Comparecimento às urnas
Nas eleições de 2022, 21,6 milhões de eleitores com 60 anos ou mais compareceram ao primeiro turno, o equivalente a 65,5% dos que podiam votar. Entre os votantes de 60 a 69 anos, para quem o voto é obrigatório, a taxa de presença foi de 85,7%, acima da média geral de 79,1% registrada naquele pleito.
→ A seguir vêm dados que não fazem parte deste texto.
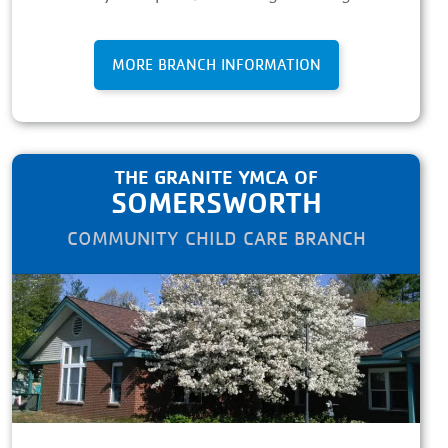
MORE BRANCH INFORMATION
THE GRANITE YMCA OF
SOMERSWORTH
COMMUNITY CHILD CARE BRANCH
Para os maiores de 70 anos, cujo voto é facultativo, a participação alcançou 41,1% em 2022. A abstenção nesse grupo diminuiu de 63,6% em 2014 para 58,9% em 2022. No conjunto do eleitorado, a tendência foi oposta: a ausência passou de 19,4% para 20,9% no mesmo intervalo.
Distribuição regional
As regiões Sul e Sudeste concentram as maiores proporções de eleitores idosos, ambas com pelo menos 23% do total local. Rio Grande do Sul, Rio de Janeiro e Minas Gerais despontam nesse cenário. Somados, os três maiores colégios eleitorais do país – São Paulo, Minas Gerais e Rio de Janeiro – reúnem cerca de 16 milhões de votantes com 60 anos ou mais.
No Norte, o perfil segue mais jovem: a média de eleitores acima de 60 anos é de 16,5%.
Mais candidatos idosos
O avanço da participação também se reflete nas candidaturas. Em 2024, mais de 70 mil pessoas com 60 anos ou mais disputaram cargos eletivos, representando 15% do total. Já em 2022, foram registradas 4.873 candidaturas nessa faixa etária, o equivalente a 17%.